- Goodall House
- Formerly listed on the U.S. National Register of Historic Places
- Location: 618 Orange Street, Macon, Georgia
- Coordinates: 32°50′12″N 83°38′19″W﻿ / ﻿32.83667°N 83.63861°W
- Area: less than one acre
- Built: 1859
- Architectural style: Italianate
- Demolished: 1975
- NRHP reference No.: 71000255

Significant dates
- Added to NRHP: May 27, 1971
- Removed from NRHP: July 16, 2026

= Goodall House (Macon, Georgia) =

Historic house in Georgia, United States

The Goodall House (also known as George D. Collins House) was a historic house located at 618 Orange Street in Macon, Georgia. It was built in 1859 with Italianate exterior and ornate interior. As of 1971, it had been very little altered and it was listed on the National Register of Historic Places. Despite opposition from local preservationists, the house was demolished in 1975 and replaced with an office building.

== Description and history ==
It was listed on the National Register of Historic Places on May 27, 1971. It was deemed significant as a "splendid example of substantial homes built 'on the Hill' as Macon's residential section moved to the higher elevation" from the city's business center. While the house was the first built on its block, by 1971 it was compressed between other houses. One of its few changes since construction was loss of a projecting bay window because an adjacent building was so close.

The nearby Judge Clifford Anderson House, built in the same era, was also outstanding and well-preserved, as of 1971.

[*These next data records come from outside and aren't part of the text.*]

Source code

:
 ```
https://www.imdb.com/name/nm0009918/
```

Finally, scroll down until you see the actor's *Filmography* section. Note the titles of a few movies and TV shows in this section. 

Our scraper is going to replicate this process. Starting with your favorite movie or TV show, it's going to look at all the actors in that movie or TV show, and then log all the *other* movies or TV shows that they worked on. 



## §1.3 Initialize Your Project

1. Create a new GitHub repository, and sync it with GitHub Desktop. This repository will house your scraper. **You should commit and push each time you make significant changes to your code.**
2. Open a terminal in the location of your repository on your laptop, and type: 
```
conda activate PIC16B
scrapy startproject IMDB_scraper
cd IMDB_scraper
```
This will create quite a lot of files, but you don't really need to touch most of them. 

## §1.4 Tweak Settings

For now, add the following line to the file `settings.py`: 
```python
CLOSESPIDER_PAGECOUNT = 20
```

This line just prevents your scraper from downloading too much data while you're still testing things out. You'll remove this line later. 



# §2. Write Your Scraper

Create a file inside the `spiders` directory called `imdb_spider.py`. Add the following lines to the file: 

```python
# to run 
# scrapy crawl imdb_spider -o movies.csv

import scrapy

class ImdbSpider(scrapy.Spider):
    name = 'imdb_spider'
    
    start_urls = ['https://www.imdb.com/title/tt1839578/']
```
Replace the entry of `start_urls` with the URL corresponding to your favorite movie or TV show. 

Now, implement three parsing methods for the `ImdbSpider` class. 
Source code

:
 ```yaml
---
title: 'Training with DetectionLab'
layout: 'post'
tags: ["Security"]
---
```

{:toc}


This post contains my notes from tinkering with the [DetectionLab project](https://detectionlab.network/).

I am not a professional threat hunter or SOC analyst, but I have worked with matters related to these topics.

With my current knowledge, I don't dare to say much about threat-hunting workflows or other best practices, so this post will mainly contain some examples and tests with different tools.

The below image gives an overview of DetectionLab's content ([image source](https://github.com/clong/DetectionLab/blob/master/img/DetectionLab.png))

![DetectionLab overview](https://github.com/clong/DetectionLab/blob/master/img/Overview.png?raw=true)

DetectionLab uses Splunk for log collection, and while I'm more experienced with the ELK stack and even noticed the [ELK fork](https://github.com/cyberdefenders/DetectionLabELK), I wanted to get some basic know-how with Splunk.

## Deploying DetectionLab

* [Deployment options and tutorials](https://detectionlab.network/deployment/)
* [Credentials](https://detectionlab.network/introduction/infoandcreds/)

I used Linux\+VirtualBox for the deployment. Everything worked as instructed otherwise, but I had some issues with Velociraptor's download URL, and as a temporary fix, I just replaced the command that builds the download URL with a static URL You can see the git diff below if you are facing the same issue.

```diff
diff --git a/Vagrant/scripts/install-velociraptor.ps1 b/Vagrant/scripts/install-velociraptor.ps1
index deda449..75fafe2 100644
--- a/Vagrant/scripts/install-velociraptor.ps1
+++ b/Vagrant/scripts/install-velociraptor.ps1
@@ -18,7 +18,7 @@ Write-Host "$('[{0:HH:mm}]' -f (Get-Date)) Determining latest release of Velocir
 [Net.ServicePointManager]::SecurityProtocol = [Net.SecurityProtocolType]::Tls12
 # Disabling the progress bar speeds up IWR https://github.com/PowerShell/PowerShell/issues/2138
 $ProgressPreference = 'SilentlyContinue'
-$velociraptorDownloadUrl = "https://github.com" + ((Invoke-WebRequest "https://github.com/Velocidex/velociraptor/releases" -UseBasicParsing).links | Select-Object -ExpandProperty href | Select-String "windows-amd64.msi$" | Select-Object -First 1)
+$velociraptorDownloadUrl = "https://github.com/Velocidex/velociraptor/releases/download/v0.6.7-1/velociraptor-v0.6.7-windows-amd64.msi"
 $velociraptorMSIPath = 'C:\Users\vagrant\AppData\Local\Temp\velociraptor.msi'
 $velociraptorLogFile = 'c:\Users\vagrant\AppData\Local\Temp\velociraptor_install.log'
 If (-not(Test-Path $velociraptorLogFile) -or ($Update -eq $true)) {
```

In the city directories for Macon, the house is shown as being rented to two or three people in 1972 and 1973, but vacant in 1974. In 1975 the building was slated for demolition, which was opposed by the members of the Middle Georgia Historical Society (MGHS). But that organization did not have resources to rescue the house, and it was replaced by a modern medical office building. This loss spurred the creation of the Macon Heritage Foundation to effect such rescues. (That group eventually merged with MGHS to form the Historic Macon Foundation).